Reindeer are no longer experimental but settlers.
The Nature Conservancy provides safe covert for bird and beast and plant (but discourages vagabonds, of whom I have been shamelessly one—a peerer into ivcorners). Ecologists investigate growth patterns and problems of erosion, and re-seed denuded slopes.
The Mountain Rescue service does its magnificent work, injured are plucked from ledges by helicopter, the located, the exhausted carried to safety.
And some are not rescued. A man and a girl are found, months too late, far out of their path, the girl on abraded hands and knees as she clawed her way through drift. I see her living face still (she was one of my students), a sane, eager, happy face. She should have lived to be old. Seventy men, with dogs and a helicopter, go out after a lone skier who has failed to return, and who is found dead. And a group of schoolchildren, belated, fail to find the hut where they should have spent the night. They shelter against a wall of snow, but in the morning, in spite of the heroic efforts of their instructress, only she and one boy are alive.

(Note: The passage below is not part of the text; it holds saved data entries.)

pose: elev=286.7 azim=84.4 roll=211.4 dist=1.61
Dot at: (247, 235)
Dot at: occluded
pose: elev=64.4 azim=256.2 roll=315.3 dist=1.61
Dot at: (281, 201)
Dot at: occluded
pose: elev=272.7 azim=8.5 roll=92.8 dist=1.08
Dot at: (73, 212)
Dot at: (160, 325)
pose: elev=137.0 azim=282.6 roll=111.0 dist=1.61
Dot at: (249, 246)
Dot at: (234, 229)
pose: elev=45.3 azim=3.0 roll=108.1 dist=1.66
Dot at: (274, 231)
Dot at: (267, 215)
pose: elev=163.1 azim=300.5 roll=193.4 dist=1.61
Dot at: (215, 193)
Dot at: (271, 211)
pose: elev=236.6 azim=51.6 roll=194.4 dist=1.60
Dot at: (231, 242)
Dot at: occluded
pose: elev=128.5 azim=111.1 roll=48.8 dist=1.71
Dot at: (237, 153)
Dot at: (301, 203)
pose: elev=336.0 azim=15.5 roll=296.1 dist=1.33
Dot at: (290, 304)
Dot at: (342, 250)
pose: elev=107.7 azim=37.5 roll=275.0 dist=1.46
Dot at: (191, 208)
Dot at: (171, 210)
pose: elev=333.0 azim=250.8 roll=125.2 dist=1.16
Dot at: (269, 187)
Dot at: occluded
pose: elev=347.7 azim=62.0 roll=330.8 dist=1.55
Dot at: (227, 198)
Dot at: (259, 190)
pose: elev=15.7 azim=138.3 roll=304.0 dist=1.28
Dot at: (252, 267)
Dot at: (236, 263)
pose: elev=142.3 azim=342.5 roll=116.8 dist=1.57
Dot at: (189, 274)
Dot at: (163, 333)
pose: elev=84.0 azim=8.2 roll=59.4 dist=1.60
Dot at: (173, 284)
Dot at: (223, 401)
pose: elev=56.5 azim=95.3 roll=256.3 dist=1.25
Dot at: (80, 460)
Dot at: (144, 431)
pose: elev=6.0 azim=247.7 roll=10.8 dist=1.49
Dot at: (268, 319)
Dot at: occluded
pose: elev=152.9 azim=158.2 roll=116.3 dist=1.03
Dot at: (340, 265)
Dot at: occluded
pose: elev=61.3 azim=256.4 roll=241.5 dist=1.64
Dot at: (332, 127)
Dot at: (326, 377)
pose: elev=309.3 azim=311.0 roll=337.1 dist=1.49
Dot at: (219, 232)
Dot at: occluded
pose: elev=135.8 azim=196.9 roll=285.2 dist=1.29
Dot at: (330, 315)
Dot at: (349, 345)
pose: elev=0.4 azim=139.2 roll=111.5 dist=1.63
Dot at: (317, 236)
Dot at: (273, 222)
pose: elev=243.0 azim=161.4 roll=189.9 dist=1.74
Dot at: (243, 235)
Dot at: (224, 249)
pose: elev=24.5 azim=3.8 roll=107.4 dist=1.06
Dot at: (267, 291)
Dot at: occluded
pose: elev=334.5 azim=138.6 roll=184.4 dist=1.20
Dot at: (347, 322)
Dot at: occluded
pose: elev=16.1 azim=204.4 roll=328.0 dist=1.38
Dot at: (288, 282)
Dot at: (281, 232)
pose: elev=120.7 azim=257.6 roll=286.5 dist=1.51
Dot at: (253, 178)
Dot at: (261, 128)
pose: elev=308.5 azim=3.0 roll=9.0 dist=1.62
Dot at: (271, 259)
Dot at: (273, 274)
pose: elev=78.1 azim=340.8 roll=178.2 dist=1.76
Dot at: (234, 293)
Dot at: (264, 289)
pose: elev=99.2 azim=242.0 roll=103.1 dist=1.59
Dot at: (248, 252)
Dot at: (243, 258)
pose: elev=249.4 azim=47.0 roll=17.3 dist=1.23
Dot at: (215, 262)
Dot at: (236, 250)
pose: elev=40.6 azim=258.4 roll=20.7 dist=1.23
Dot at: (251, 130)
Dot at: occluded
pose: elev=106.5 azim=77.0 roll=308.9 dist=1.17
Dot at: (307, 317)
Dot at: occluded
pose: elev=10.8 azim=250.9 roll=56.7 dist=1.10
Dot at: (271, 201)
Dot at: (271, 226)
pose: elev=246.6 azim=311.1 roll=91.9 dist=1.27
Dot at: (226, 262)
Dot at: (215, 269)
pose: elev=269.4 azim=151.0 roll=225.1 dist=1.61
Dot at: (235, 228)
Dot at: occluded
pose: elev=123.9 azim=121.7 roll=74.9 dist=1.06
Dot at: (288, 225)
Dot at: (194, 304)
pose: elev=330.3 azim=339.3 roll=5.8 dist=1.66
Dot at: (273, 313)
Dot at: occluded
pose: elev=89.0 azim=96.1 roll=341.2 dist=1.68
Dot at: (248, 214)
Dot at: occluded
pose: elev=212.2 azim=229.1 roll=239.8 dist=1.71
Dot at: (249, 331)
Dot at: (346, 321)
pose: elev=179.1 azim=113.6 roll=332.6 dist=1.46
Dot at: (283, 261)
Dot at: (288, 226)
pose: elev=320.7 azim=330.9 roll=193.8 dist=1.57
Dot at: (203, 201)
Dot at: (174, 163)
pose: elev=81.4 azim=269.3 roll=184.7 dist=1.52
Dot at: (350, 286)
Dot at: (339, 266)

All these are matters that involve man. But behind them is the mountain itself, its substance, its strength, its structure, its weathers. It is fundamental to all that man does to it or on it. If it were not there he would not have done these things. So thirty years may alter the things he does but to know it in itself is still basic to his craft. And that is what, thirty years ago, I was striving to do in this manuscript. It was written during the latter years of the Second War and those just after. In that disturbed and uncertain world it was my secret place of ease. The only person who read the manuscript then was Neil Gunn, and that he should like it was not strange, because our minds met in just such experiences as I was striving to describe. He made a couple of suggestions as to publication, but added that in the circumstances of the time a publisher would be hard to find. I wrote one letter at his instigation and received a courteous and negative reply and the manuscript went into a drawer and has lain there ever since. Now, an old woman, I begin tidying out my possessions and reading it again I realise that the tale of my traffic with a mountain is as valid today as it was then. That it was a traffic of love is sufficiently clear; but love pursued with fervour is one of the roads to knowledge.